Nouvelle provocation israélienne

L’annonce de nouvelles constructions à Jérusalem-Est met la communauté internationale en face de ses contradictions.

Denis Sieffert  • 6 novembre 2014 abonné·es
Nouvelle provocation israélienne
© Photo : AFP PHOTO / MENAHEM KAHANA

Apparemment, nous sommes dans l’irrationnel. Les États-Unis de Barack Obama et de John Kerry n’ont pas manqué au cours de ces dernières années de critiquer la colonisation des territoires palestiniens par Israël. Et, récemment encore. Mais lorsque l’État hébreu rend public un nouveau projet de constructions, et après l’habituel communiqué d’admonestation de Washington, on fait savoir, à la Maison Blanche et au Département d’État, que l’on mettra un veto à toute résolution palestinienne visant à tracer les frontières entre les deux États. C’est encore ce qui s’est produit lundi, après que le ministère israélien de l’Intérieur eut donné son feu vert à la construction de 500 logements à Jérusalem-Est, partie palestinienne de la ville, annexée illégalement par Israël. Le principal négociateur palestinien, Saëb Erekat, a estimé à juste titre que cette décision « constituait un camouflet pour le secrétaire d’État John Kerry, pour la communauté internationale, pour le peuple palestinien et pour la paix ». M. Erekat a souligné que l’annonce du gouvernement israélien était intervenue au moment même où il rencontrait le secrétaire d’État américain. Cela dans un contexte très tendu, où la ville de Jérusalem est arrivée, a-t-il dit, à « un point d’ébullition », notamment après la tentative de fermeture de l’esplanade des Mosquées aux fidèles palestiniens.

Mais alors que le sort du conflit se joue aussi sur un autre terrain, puisque la question palestinienne est actuellement en débat à l’Assemblée générale de l’ONU, les États-Unis ont d’ores et déjà indiqué qu’ils mettraient leur veto à la résolution proposée par Mahmoud Abbas, le Président de l’Autorité palestinienne. Une résolution qui prévoit de fixer une date butoir, dans deux ou trois ans, pour la fin de l’occupation israélienne. Le double langage américain trouve évidemment son explication dans la faiblesse, pour ne pas dire l’impuissance politique, de Barack Obama, ligoté par le Congrès. Mais, plus profondément, c’est évidemment la puissance des organisations juives et les pressions de l’American Israel Public Affairs Committee (Aipac) qui sont déterminantes. On sait que l’une des missions officielles de l’Aipac est précisément d’assurer le veto des États-Unis au Conseil de sécurité de l’ONU face à toute résolution critiquant Israël.

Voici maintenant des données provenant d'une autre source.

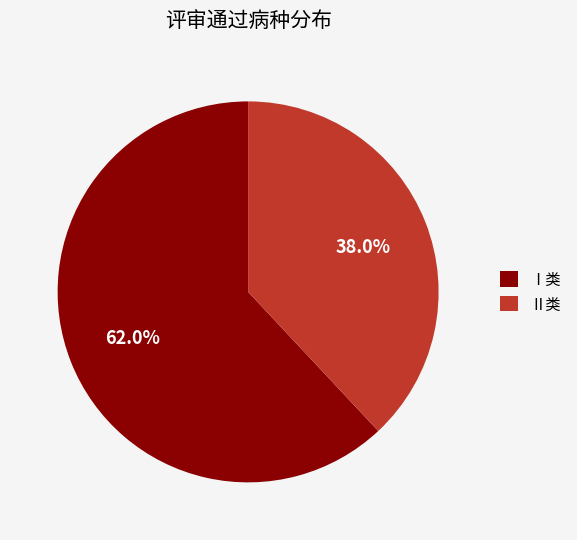

How many segments does this pie chart have?

2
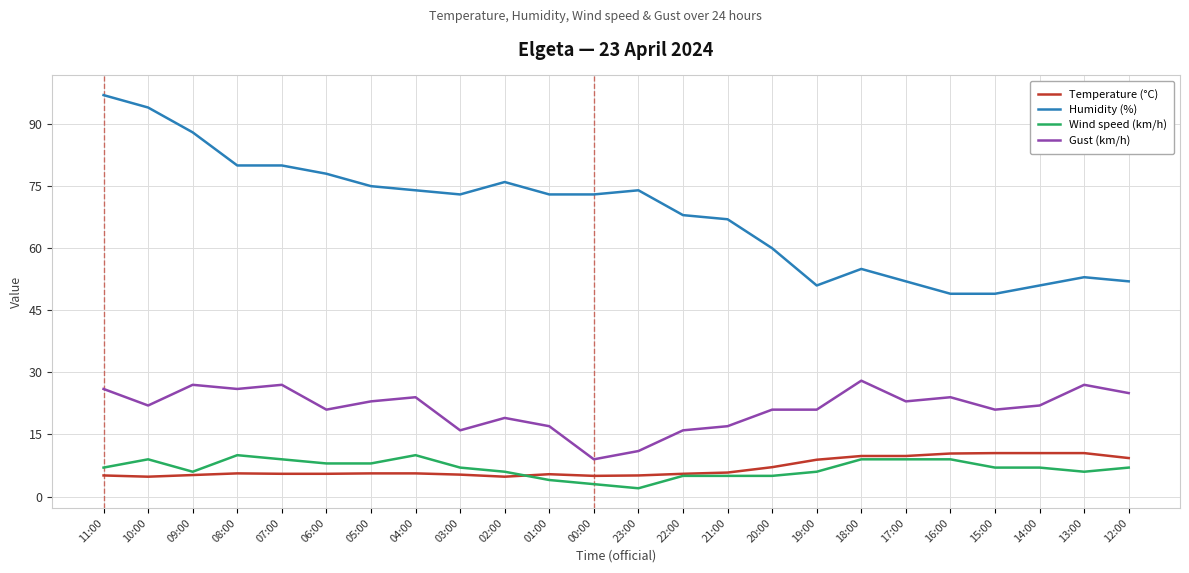

How many distinct data groups are displayed?

4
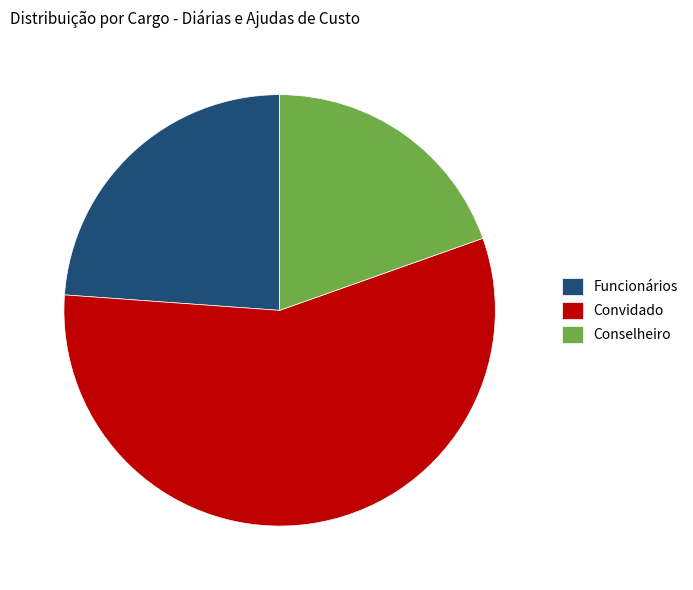

Combined, do Funcionários and Conselheiro account for over 50%?

No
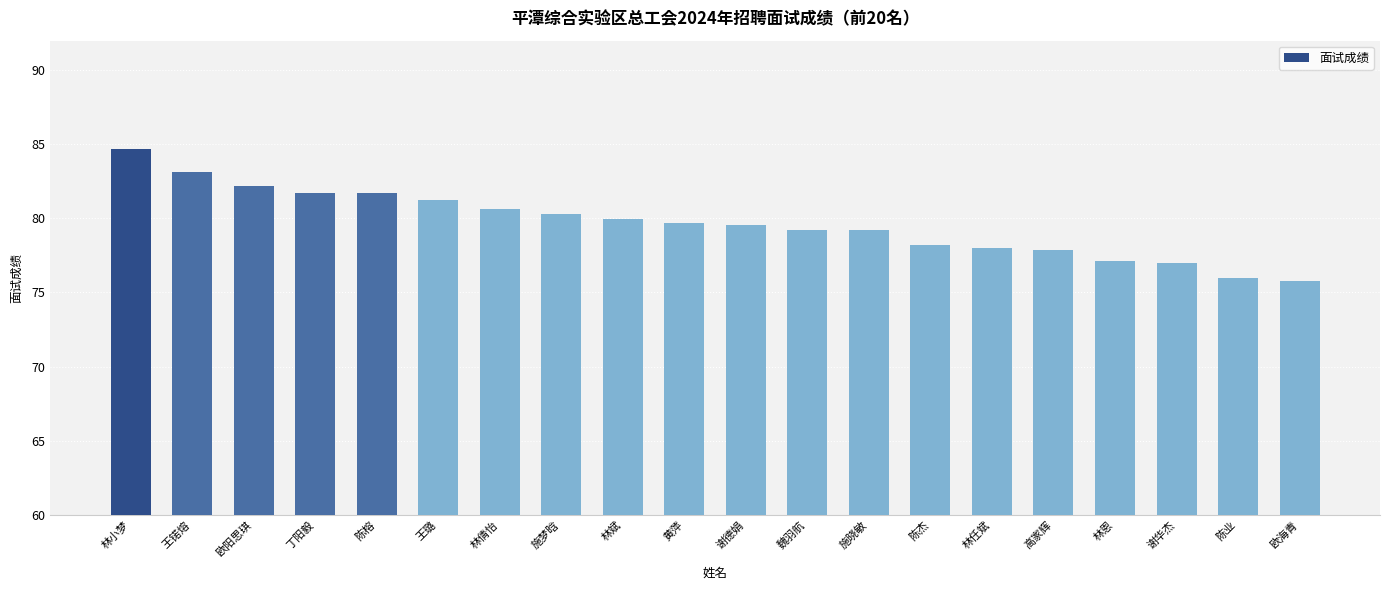

What is the change in value from 林小梦 to 高家辉?

-6.8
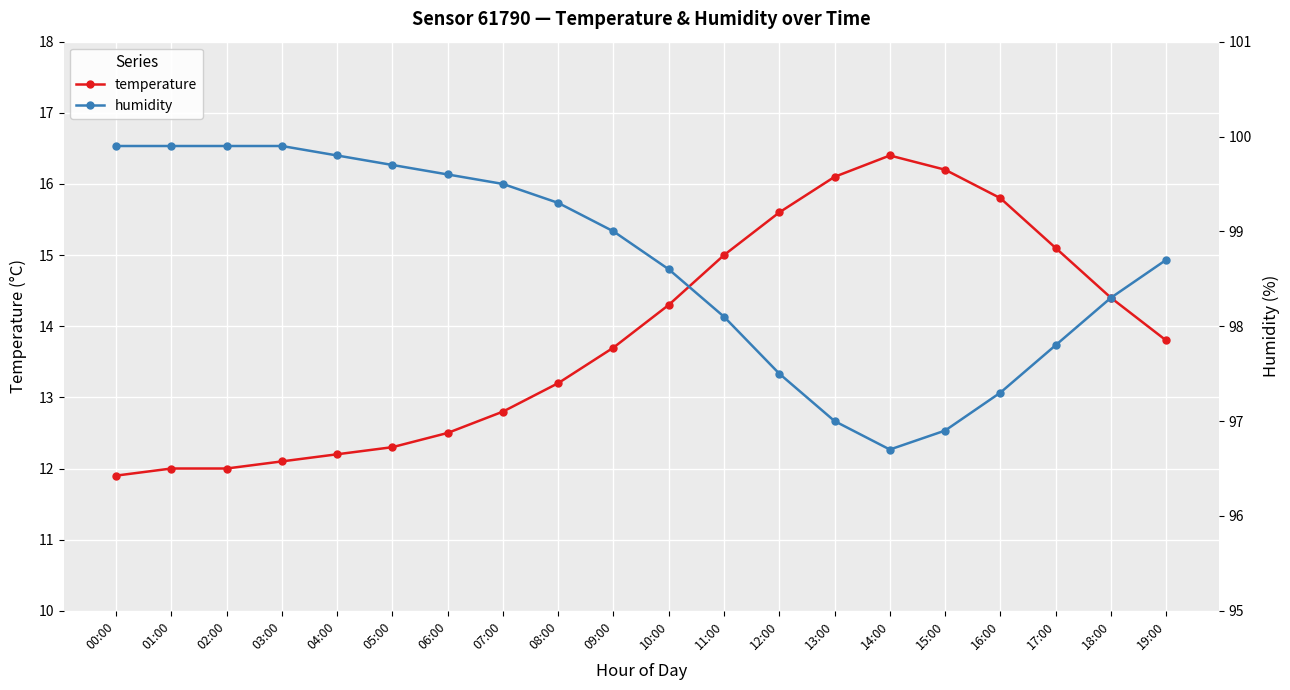

At how many categories does at least one series exceed 71?

20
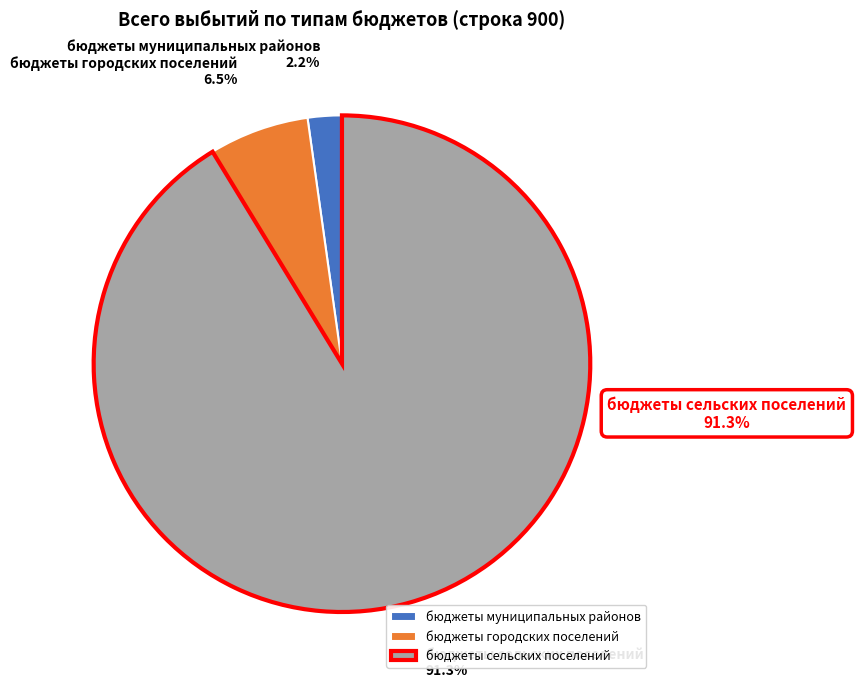

Rank the categories by value from lowest to highest.

бюджеты муниципальных районов, бюджеты городских поселений, бюджеты сельских поселений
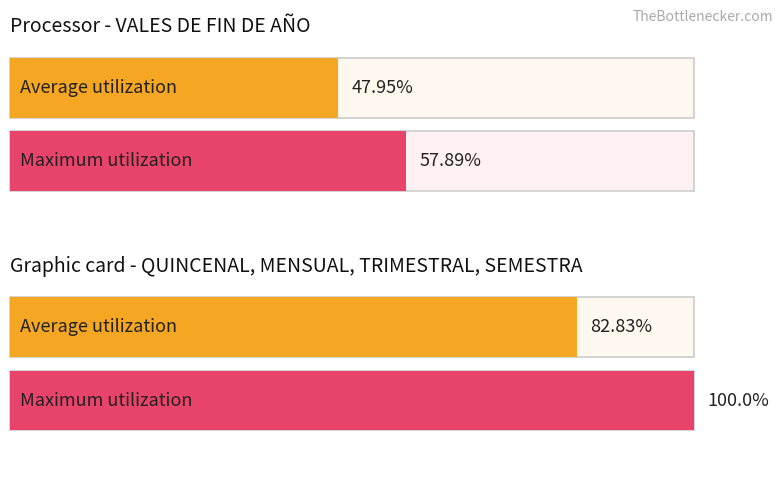

At which category is the sum across all series the highest?

QUINCENAL, MENSUAL, TRIMESTRAL, SEMESTRAL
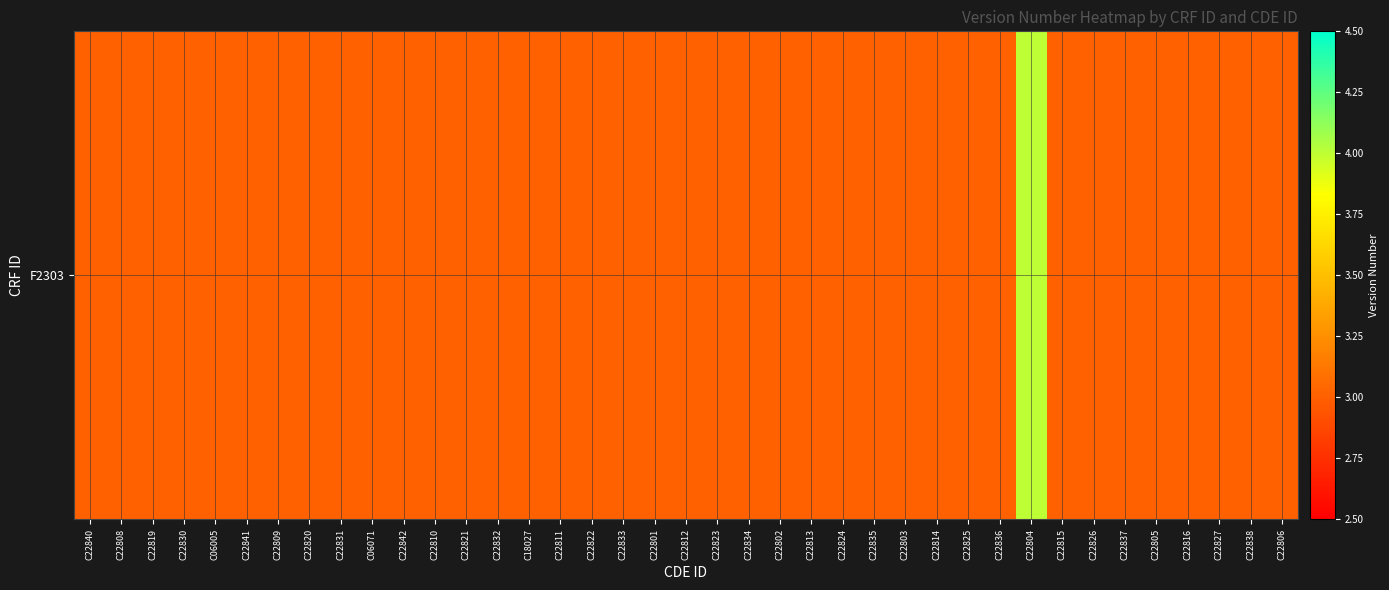

What is the average value?

3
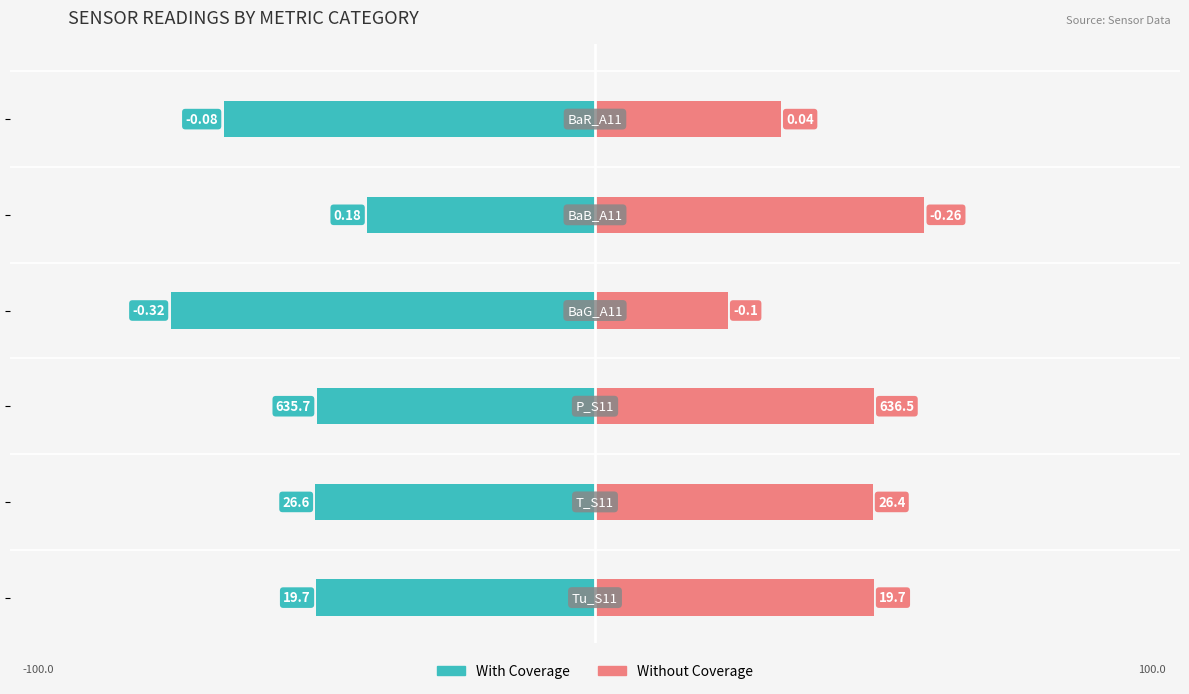

Reading left to right, transcribe all the data shown in this chart.

With Coverage: −125=-50.0	−100=-50.2	−75=-50.0	−50=-76.2	−25=-40.9	0=-66.7
Without Coverage: −125=50.0	−100=49.8	−75=50.0	−50=23.8	−25=59.1	0=33.3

Un troisième paramètre intervient dans le bras de fer avec Israël : l’action des Européens. Les Palestiniens mènent actuellement une campagne pour obtenir la reconnaissance de l’État palestinien par un maximum de pays. Cent trente-quatre l’auraient déjà reconnu. Mais la décision récente du nouveau gouvernement suédois et le vote du Parlement britannique ont eu évidemment un impact particulier, suscitant la colère du Premier ministre israélien, Benyamin Netanyahou. Le ministre israélien des Affaires étrangères, l’ultra-droitier Avigdor Liberman, jamais avare de vulgarités, a même ironisé sur le fait que « la situation était plus compliquée qu’une fourniture Ikea ». Devant cette impasse, on attend avec impatience de connaître la position française. Les parlementaires d’EELV, à l’initiative de la sénatrice Esther Benbassa, et ceux du Front de gauche ont demandé que la France se prononce pour la reconnaissance de l’État palestinien. Si le ministre des Affaires étrangères, Laurent Fabius, a donné quelques signes positifs, c’est le silence du côté de l’Élysée. On connaît l’engagement idéologique de François Hollande sur ce dossier, et, plus encore, celui de Manuel Valls. Ce qui laisse augurer d’un débat difficile. Du côté de l’opposition, Alain Juppé s’est prononcé pour une reconnaissance conjointe par l’Union européenne. L’avantage des propositions de résolutions déposées notamment au Sénat, c’est au moins de porter ce débat sur la place publique. En tout cas, chacun a compris que l’enjeu était désormais tout simplement l’avenir de la solution à deux États, bientôt rendue impossible par la colonisation galopante. Une fois que ce constat sera établi, le conflit plongera dans l’inconnu, c’est-à-dire, très probablement, dans la violence.